**Exercise instructions:** Pull every line containing "loads" out of the material below.

**Records for this exercise:**
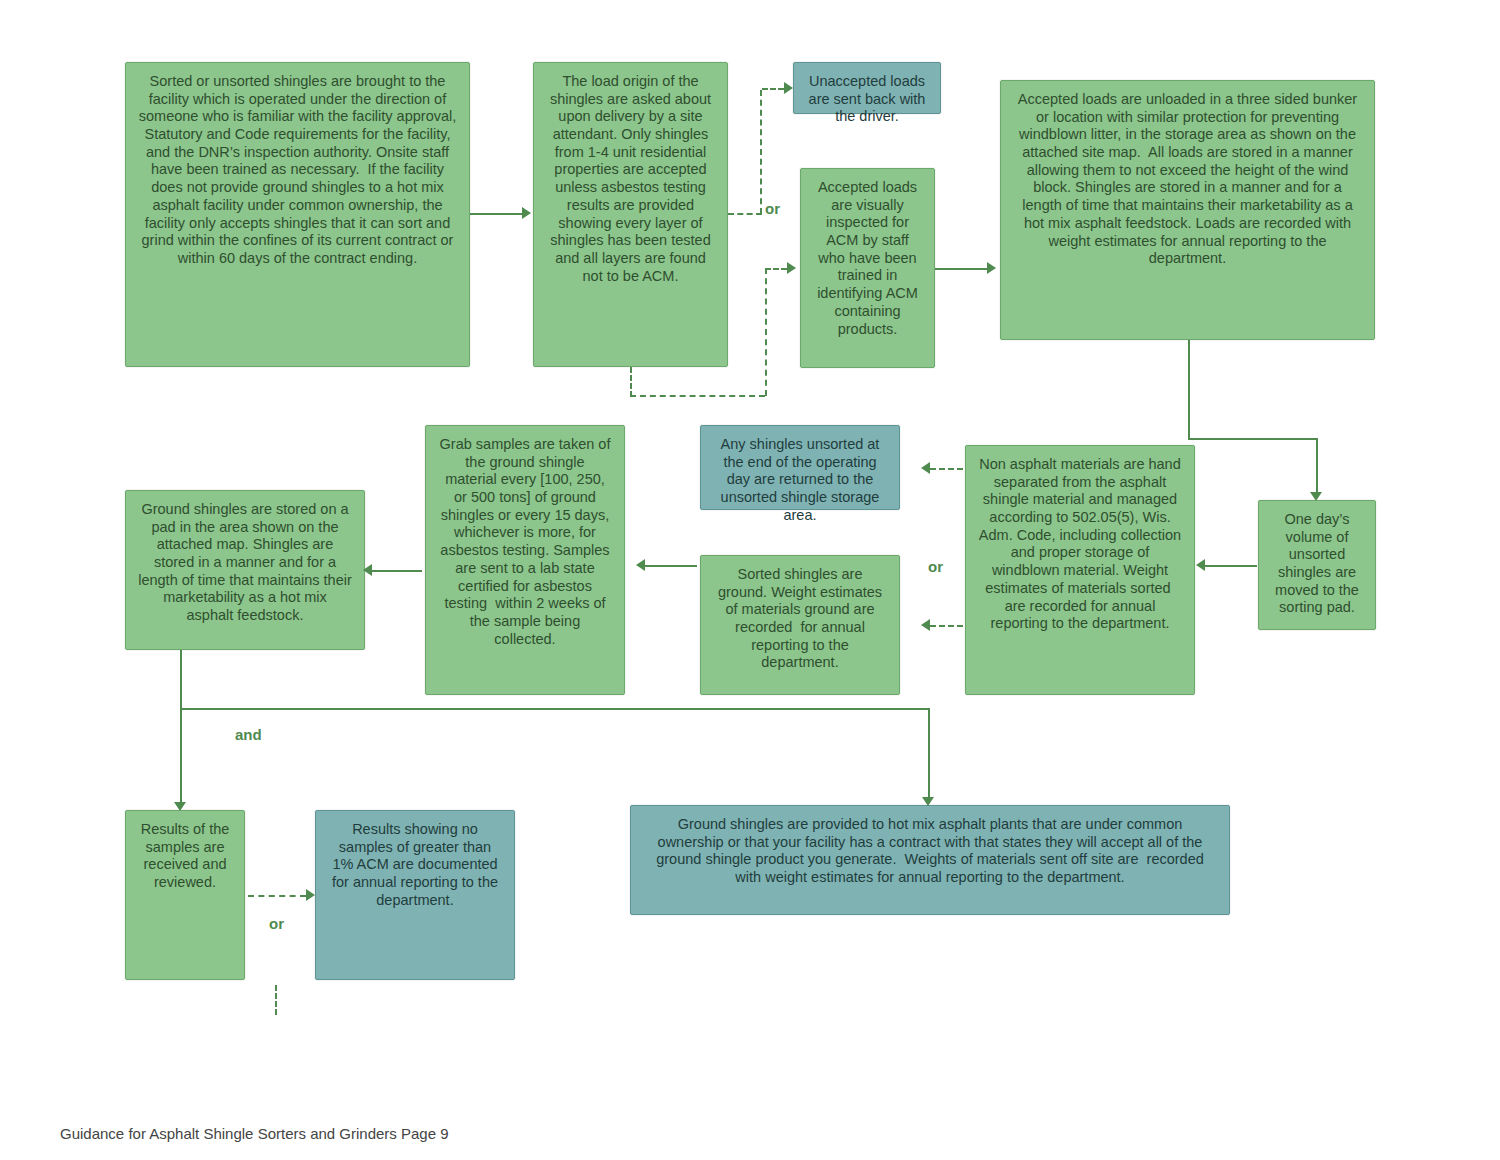Sorted or unsorted shingles are brought to the facility which is operated under the direction of someone who is familiar with the facility approval, Statutory and Code requirements for the facility, and the DNR’s inspection authority. Onsite staff have been trained as necessary. If the facility does not provide ground shingles to a hot mix asphalt facility under common ownership, the facility only accepts shingles that it can sort and grind within the confines of its current contract or within 60 days of the contract ending.
The load origin of the shingles are asked about upon delivery by a site attendant. Only shingles from 1-4 unit residential properties are accepted unless asbestos testing results are provided showing every layer of shingles has been tested and all layers are found not to be ACM.
Unaccepted loads are sent back with the driver.
Accepted loads are visually inspected for ACM by staff who have been trained in identifying ACM containing products.
Accepted loads are unloaded in a three sided bunker or location with similar protection for preventing windblown litter, in the storage area as shown on the attached site map. All loads are stored in a manner allowing them to not exceed the height of the wind block. Shingles are stored in a manner and for a length of time that maintains their marketability as a hot mix asphalt feedstock. Loads are recorded with weight estimates for annual reporting to the department.
or
One day’s volume of unsorted shingles are moved to the sorting pad.
Non asphalt materials are hand separated from the asphalt shingle material and managed according to 502.05(5), Wis. Adm. Code, including collection and proper storage of windblown material. Weight estimates of materials sorted are recorded for annual reporting to the department.
Any shingles unsorted at the end of the operating day are returned to the unsorted shingle storage area.
Sorted shingles are ground. Weight estimates of materials ground are recorded for annual reporting to the department.
Grab samples are taken of the ground shingle material every [100, 250, or 500 tons] of ground shingles or every 15 days, whichever is more, for asbestos testing. Samples are sent to a lab state certified for asbestos testing within 2 weeks of the sample being collected.
Ground shingles are stored on a pad in the area shown on the attached map. Shingles are stored in a manner and for a length of time that maintains their marketability as a hot mix asphalt feedstock.
or
Results of the samples are received and reviewed.
Results showing no samples of greater than 1% ACM are documented for annual reporting to the department.
Ground shingles are provided to hot mix asphalt plants that are under common ownership or that your facility has a contract with that states they will accept all of the ground shingle product you generate. Weights of materials sent off site are recorded with weight estimates for annual reporting to the department.
and
or
Guidance for Asphalt Shingle Sorters and Grinders Page 9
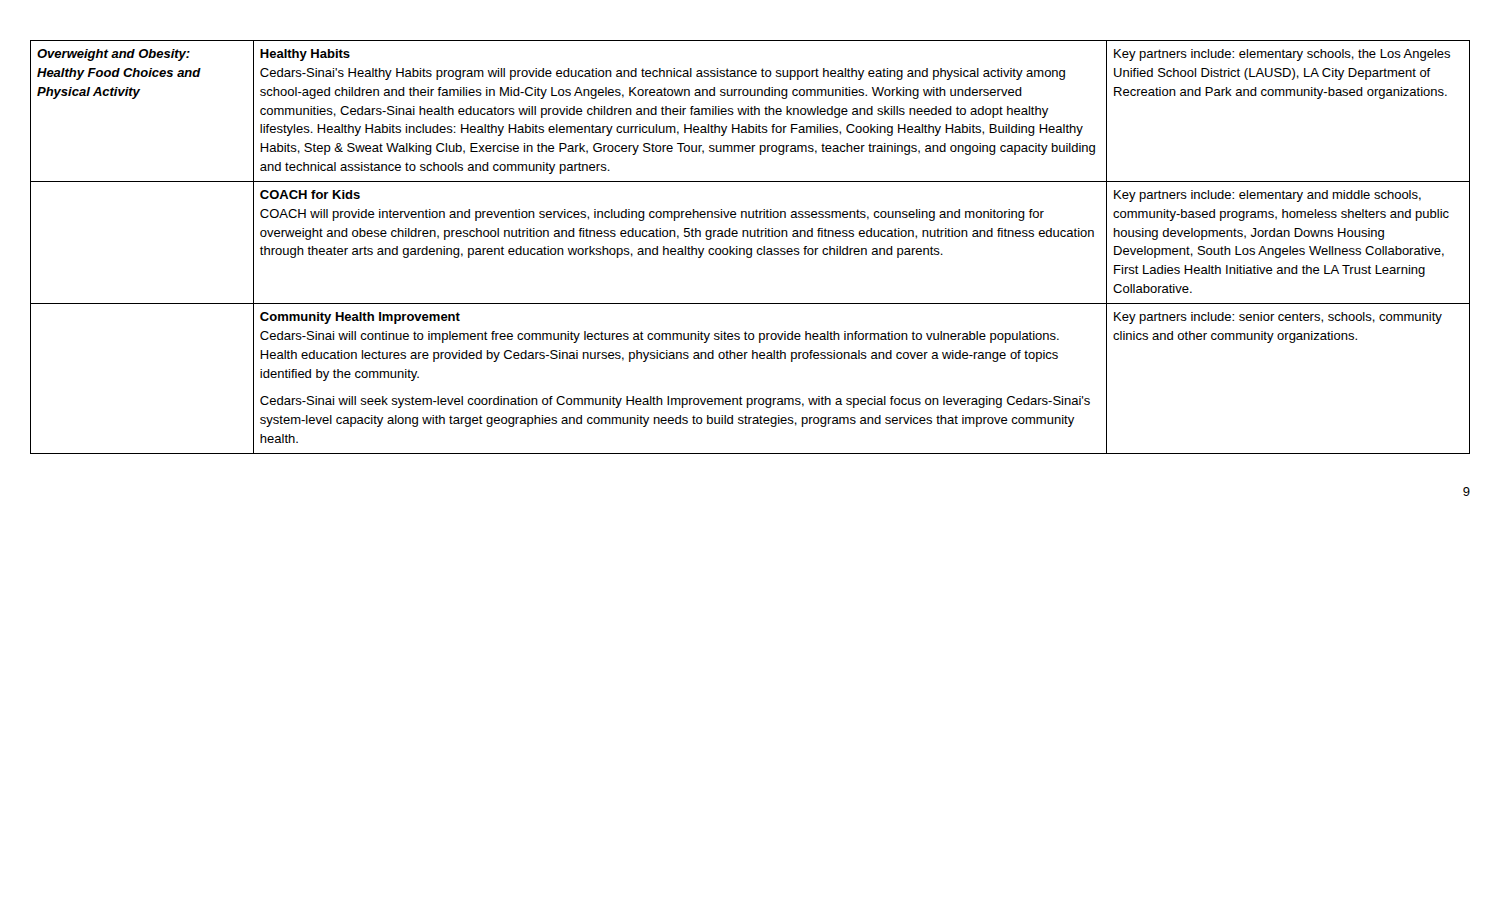| Overweight and Obesity: Healthy Food Choices and Physical Activity | Healthy Habits Cedars-Sinai's Healthy Habits program will provide education and technical assistance to support healthy eating and physical activity among school-aged children and their families in Mid-City Los Angeles, Koreatown and surrounding communities. Working with underserved communities, Cedars-Sinai health educators will provide children and their families with the knowledge and skills needed to adopt healthy lifestyles. Healthy Habits includes: Healthy Habits elementary curriculum, Healthy Habits for Families, Cooking Healthy Habits, Building Healthy Habits, Step & Sweat Walking Club, Exercise in the Park, Grocery Store Tour, summer programs, teacher trainings, and ongoing capacity building and technical assistance to schools and community partners. | Key partners include: elementary schools, the Los Angeles Unified School District (LAUSD), LA City Department of Recreation and Park and community-based organizations. |
| | COACH for Kids COACH will provide intervention and prevention services, including comprehensive nutrition assessments, counseling and monitoring for overweight and obese children, preschool nutrition and fitness education, 5th grade nutrition and fitness education, nutrition and fitness education through theater arts and gardening, parent education workshops, and healthy cooking classes for children and parents. | Key partners include: elementary and middle schools, community-based programs, homeless shelters and public housing developments, Jordan Downs Housing Development, South Los Angeles Wellness Collaborative, First Ladies Health Initiative and the LA Trust Learning Collaborative. |
| | Community Health Improvement Cedars-Sinai will continue to implement free community lectures at community sites to provide health information to vulnerable populations. Health education lectures are provided by Cedars-Sinai nurses, physicians and other health professionals and cover a wide-range of topics identified by the community. Cedars-Sinai will seek system-level coordination of Community Health Improvement programs, with a special focus on leveraging Cedars-Sinai's system-level capacity along with target geographies and community needs to build strategies, programs and services that improve community health. | Key partners include: senior centers, schools, community clinics and other community organizations. |
9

**Response below:**
Unaccepted loads are sent back with the driver.
Accepted loads are visually inspected for ACM by staff who have been trained in identifying ACM containing products.
Accepted loads are unloaded in a three sided bunker or location with similar protection for preventing windblown litter, in the storage area as shown on the attached site map. All loads are stored in a manner allowing them to not exceed the height of the wind block. Shingles are stored in a manner and for a length of time that maintains their marketability as a hot mix asphalt feedstock. Loads are recorded with weight estimates for annual reporting to the department.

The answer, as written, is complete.